It occurred to me while we working in the garden last week that it is easy to think the everything in the garden at this time is yellow. Indeed there is alot of yellow - daffodils of all shades, and sizes from the dinky Tete-a-tete to the understated wild Lenten Lily, and then the big yellow trumpet daffodils which make such a welcome show at this time of the year; and the Forsythia and the Kerria are both in full flower - and it won't be long until the primroses are out too.
However, what struck me was how much pink - of all shades - there was in the garden so I thought it would be fun to fly the flag for pink!:
Pulmonaria rubra 'Bowles Red'
Spring is when this plant has its moment of glory but, throughout the year, it is a useful groundcover plant that is happy pretty well anywhere in a shady spot. Its name refers to a distinguished English amateur horticulturalist and botanist, Edward Augustus Bowles (1865-1954)
The common name for Pulmonaria is Lungwort - from the Latin, pulmo, the lung. In accordance with the old Doctrine of Signatures the plant was considered to be an effective remedy for diseases of the lung because the spotted leaves were supposed to resemble diseased lungs. Fortunately medical knowledge has moved on a bit since then.
Chaenomeles 'Pink Lady'
A real stalwart of cottage gardens where it is often seen in the form of a hedge along the front of the house, it is one of those plants that really responds to quite firm pruning. The new shoots will flower much better the following year if cut back to just a few buds. The common name for Chaenomeles is Japanese quince and the fruit produced in late summer is edible and can be cooked to make jams and jellies. Very easy to grow, there are varieties of Chaenomeles with scarlet, orange, pink or white, flowers
Rheum palmatum 'Atrosanguineum' new growth
The new growth on the Rheum palmatum is a quite extraordinary bright red. There is quite alot of red in the mature leaves but nothing like the concentration in the young growth.
Rheum palmatum is a majestic architectural plant, producing huge leaves and tall spires of flowers in the summer. It is very happy growing in a damp spot in full sun or light shade. The common name is Chinese rhubarb and it is a close relative of the edible rhubarb although it is not itself edible although used extensively in Chinee medicine.
Primula denticulata are the first primulas to brave the end of winter and seem able to cope with snow, hail, sleet and frost - and then the warm spring sunshine; they smile through it all! They enjoy a spot in the garden that is sheltered from hot summer sun as they don't like drying out. These pinky red ones are on the side of the burn in the garden here, alongside the Acorus gramineus 'Ogon', a golden, rush-like plant which positively glows at this time of the year. It lightens up a shady corner and thrives in the damp.
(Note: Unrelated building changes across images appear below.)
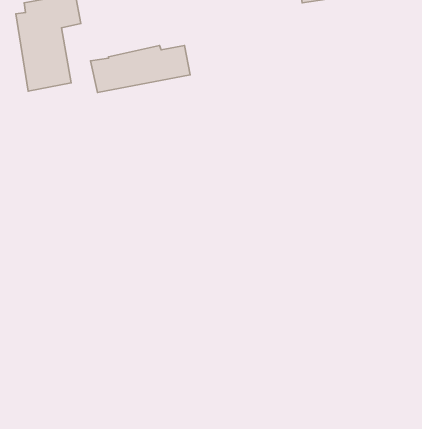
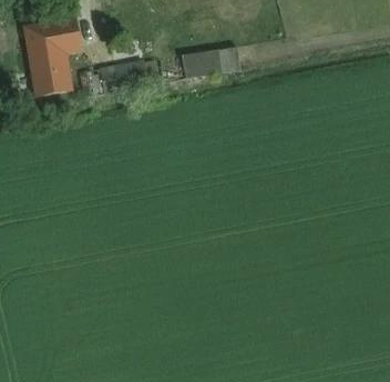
building: none -> [182,46,240,79]

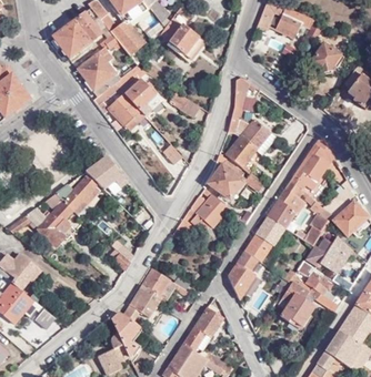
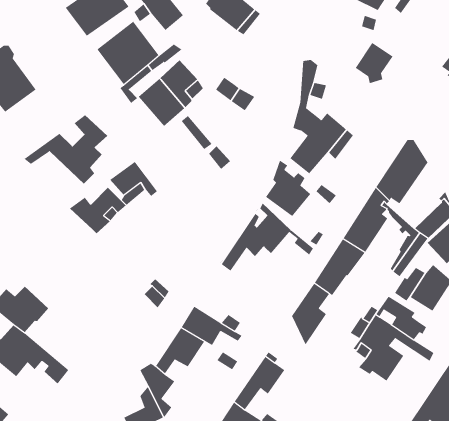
building: [310,43,340,75] -> [355,42,393,84]
building: [8,193,73,247] -> [24,114,108,185]

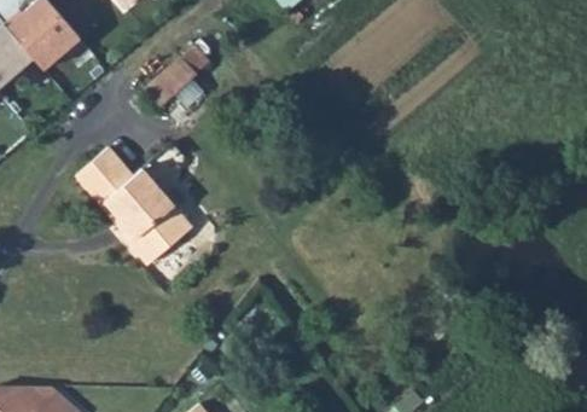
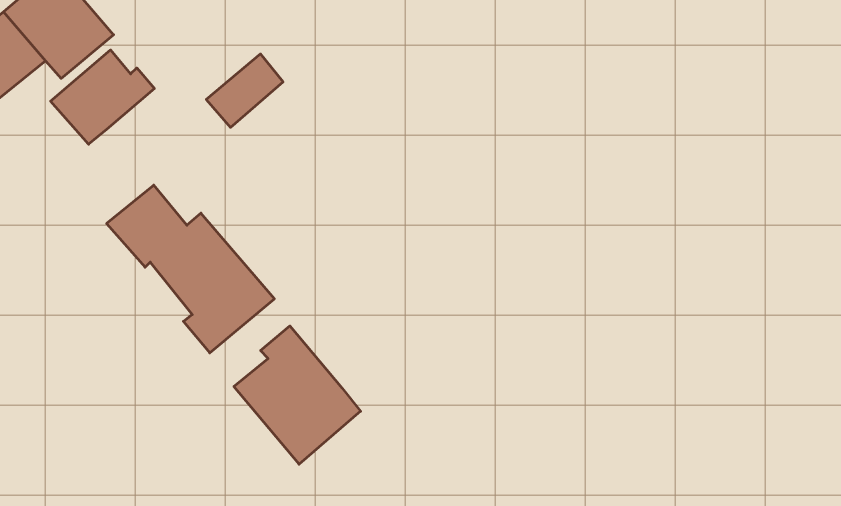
building: none -> [51,50,154,144]
building: none -> [234,326,361,464]

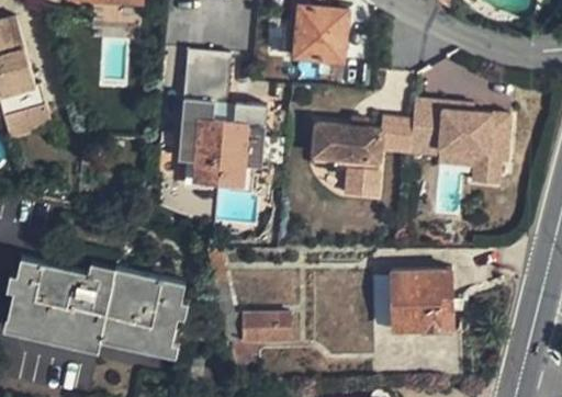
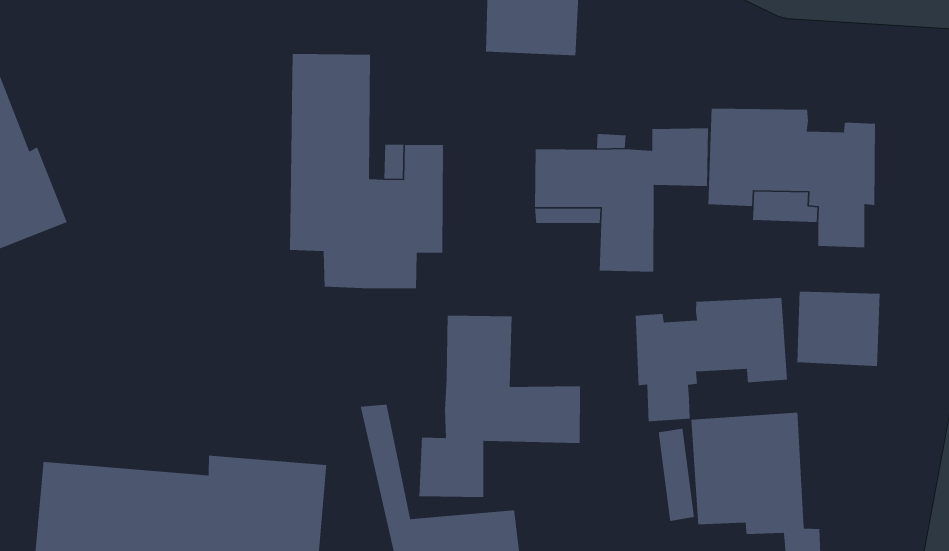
building: none -> [418,315,581,498]
building: none -> [796,291,880,367]
building: none -> [635,297,788,422]

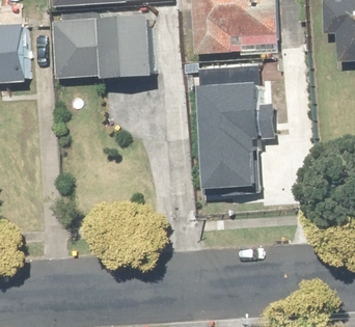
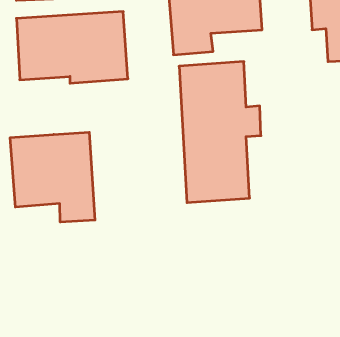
building: none -> [10,132,95,222]

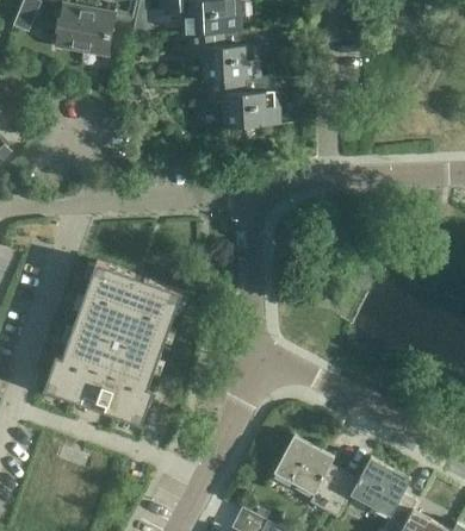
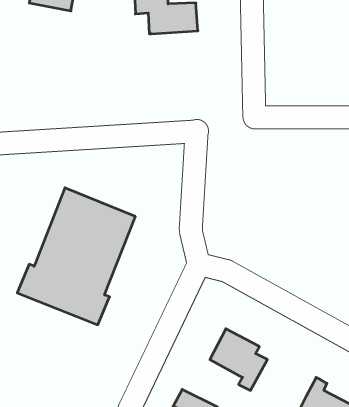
building: [203,77,279,126] -> none
building: [322,456,409,516] -> none

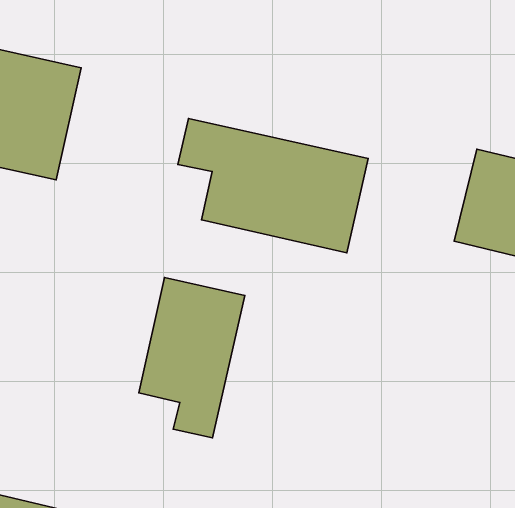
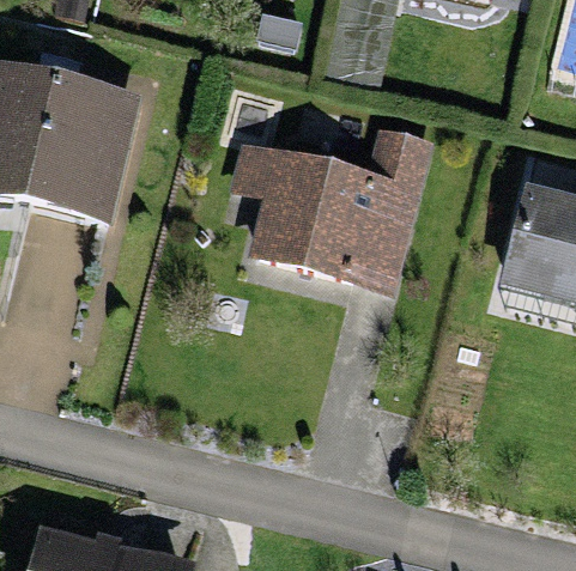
building: [139,277,245,438] -> none

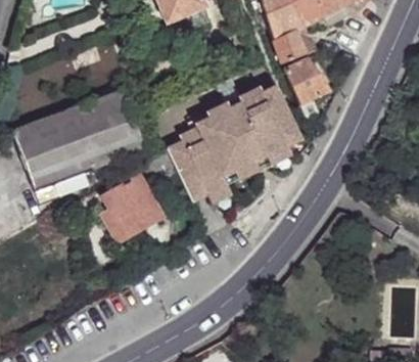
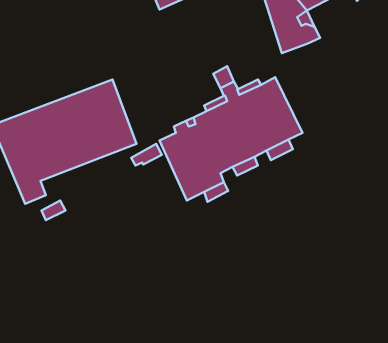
building: [282,58,327,116] -> none
building: [102,175,161,241] -> none

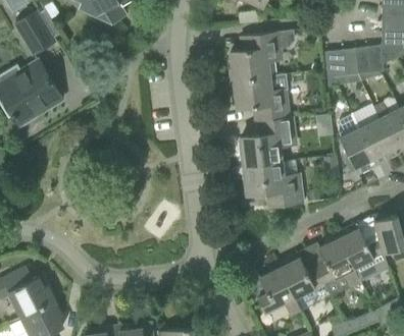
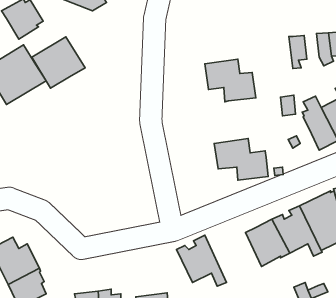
building: [231,33,282,81] -> none
building: [335,49,362,86] -> none
building: none -> [32,37,85,88]
building: [238,117,295,167] -> none
building: [247,263,301,318] -> [176,235,227,286]

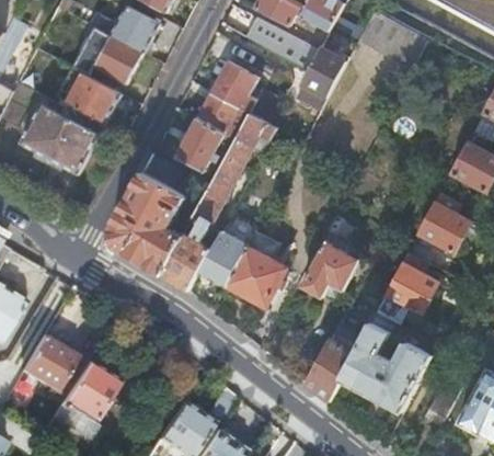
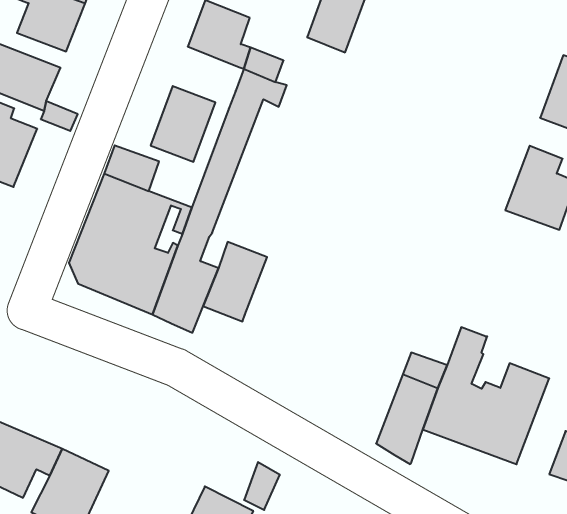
building: [196,90,243,137] -> none
building: [226,235,285,304] -> none
building: [301,236,370,297] -> none
building: [376,252,437,320] -> none

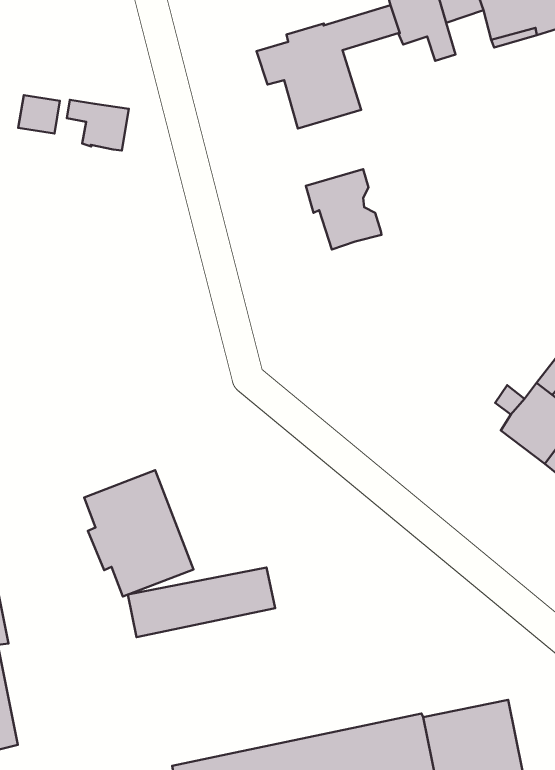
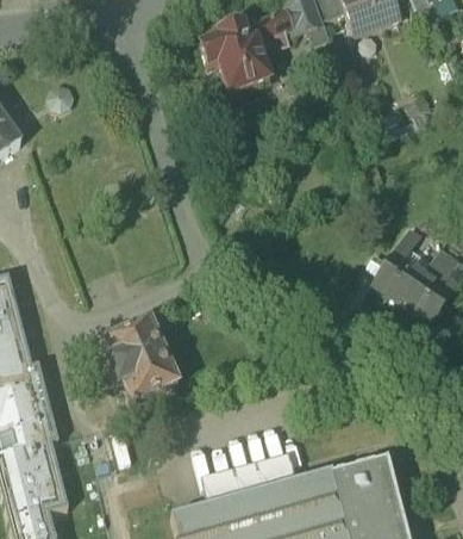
building: [67,100,129,151] -> none
building: [306,169,381,250] -> none
building: [128,567,275,637] -> [199,454,295,504]

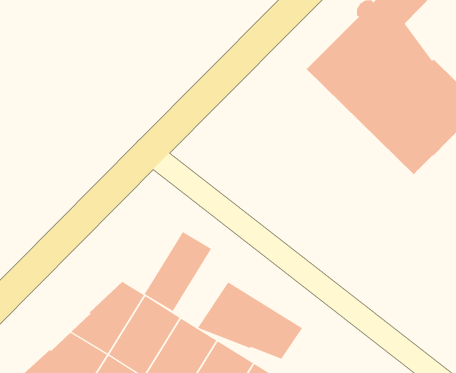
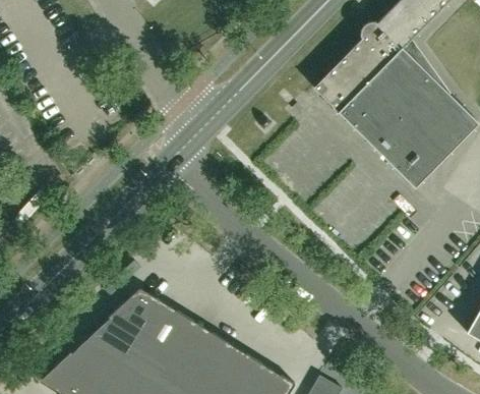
building: [144,231,212,312] -> none
building: [197,282,303,360] -> none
This dainty woodlander is, rather to my surprise, a member of the poppy family. The flowers are a pretty splash of joyous colour, above the ferny, grey-green, leaves. The name comes from the Greek word for lark; the flowers have spurs (really a long straight hind claw) like those of larks. A very good brick red variety is named after 'George Baker' who was an English Horticulturalist, and one of the founders of the textile company GP & J Baker
Bergenias are often considered to be dull plants often found in swathes in public planting schemes. On the contrary they are real workhorses which are amazingly tolerant of most conditions - apart from extreme heat, drought and wet. They cover the ground with their gorgeous shiny leaves and produce wonderful flowers in the spring. Many varieties have lovely red/mahogany coloured leaves throughout the year. Bergenias are useful in any planting scheme where a little boldness can be a good contrast to smaller leaved plants
The genus was named for Karl August on Bergen (1704-1760) professor at Frankfurt an der Oder. Cordifolia describes the leaves as heart-shaped.